A empresa de transporte público Viva Brasília, do Grupo Amaral, foi condenada a pagar R$ 20 mil de indenização por danos morais e R$ 2.231,50 por danos materiais a uma idosa que caiu do ônibus, em Planaltina, no momento do desembarque. A condenação já havia sido deferida anteriormente, porém a empresa recorreu. O caso voltou a justiça, que manteve a condenação e impôs o pagamento a idosa. O caso não cabe mais recurso.

Segundo o Tribunal de Justiça do Distrito Federal e dos Territórios (TJDFT), na época do acidente, a vítima disse na data do ocorrido que usava o transporte coletivo na companhia de sua neta. Ao desembarcar na parada de destino, o motorista do ônibus freou bruscamente e ela foi arremessada para fora do veículo que trafegava com a porta dianteira aberta.

Na queda, a senhora se chocou com a via pública, sofrendo escoriações e fratura na clavícula.
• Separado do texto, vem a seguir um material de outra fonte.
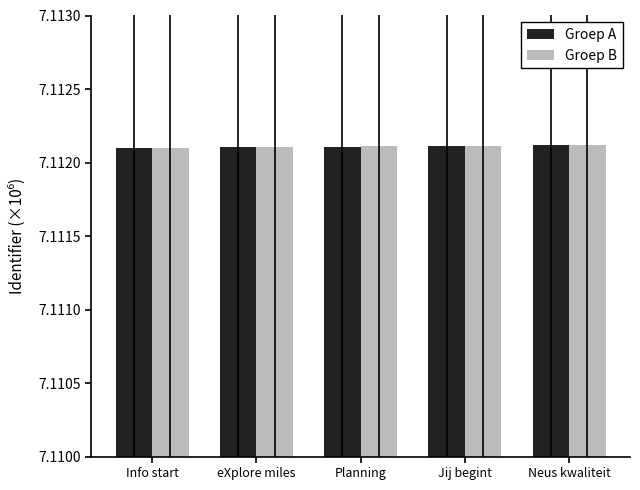

What is the sum of the Groep A values at eXplore miles and Planning?

14.2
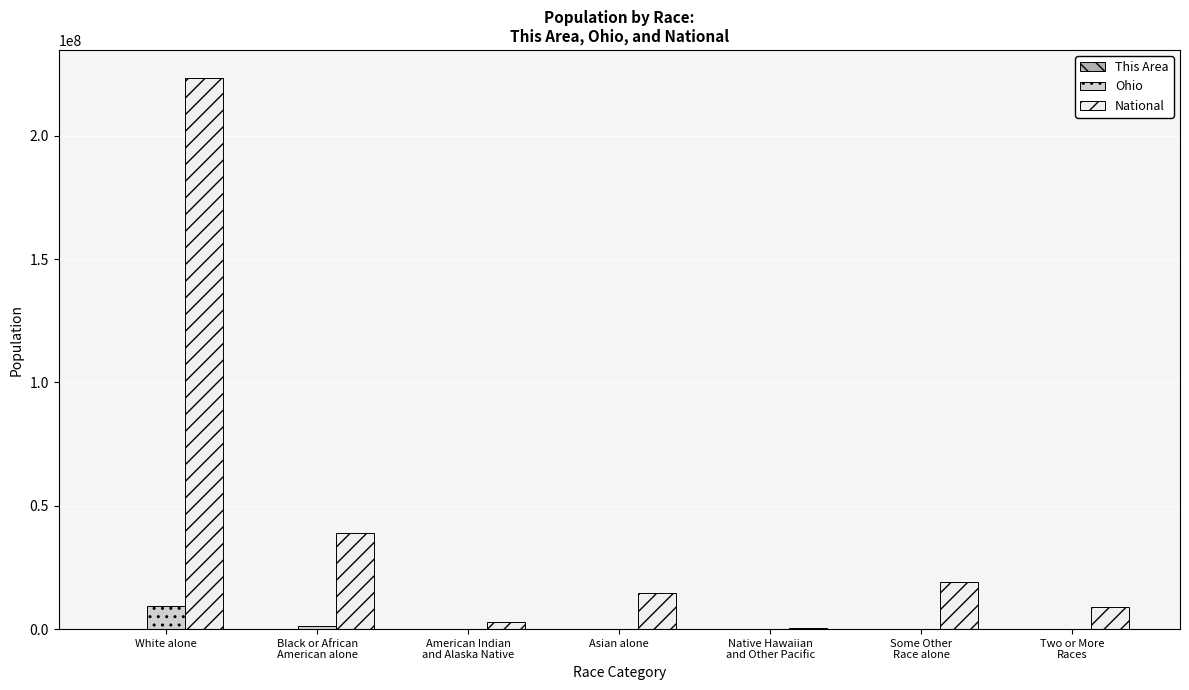

Which category has the highest value in the Ohio series?

White alone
Após o acidente, a senhora entrou em contato com a empresa com o intuito de tentar um acordo amigável quanto às despesas do tratamento. Porém, segundo o TJ, não houve acordo entre as partes, o que ocasonou a briga nos tribunais.

Defesa

A empresa Viva Brasília negou qualquer responsabilidade pelo ocorrido e defendeu que a culpa era exclusiva da passageira, que não tomou as precauções necessárias no momento da descida. Ainda segundo a empresa, a idosa teria se dirigido à porta traseira de maneira diversa ao recomendado para este público.

A Viva Brasília foi condenada em 1ª Instância e recorreu da sentença afirmando a culpa da vítima. A 2ª Turma Cível manteve a decisão recorrida na íntegra. De acordo com o relator do recurso os depoimentos prestados em juízo confirmam a versão da passageira. O próprio motorista da viação reconheceu que freou bruscamente e que a porta dianteira estava com defeito. Por outro lado, o depoimento da neta da autora confirmou que sua avó fez o desembarque pela frente do veículo.

Além disso, o relator destacou: “Aplica-se ao caso a teoria da responsabilidade objetiva, com fundamento no § 6° do art. 37 da Constituição Federal. Ou seja, a responsabilidade da empresa prestadora de serviços independe de dolo ou culpa do agente cuja conduta originou o dano. Em outras palavras, neste caso, basta que se verifique o nexo causal entre a conduta da concessionária de serviço público e o dano sofrido pela vítima.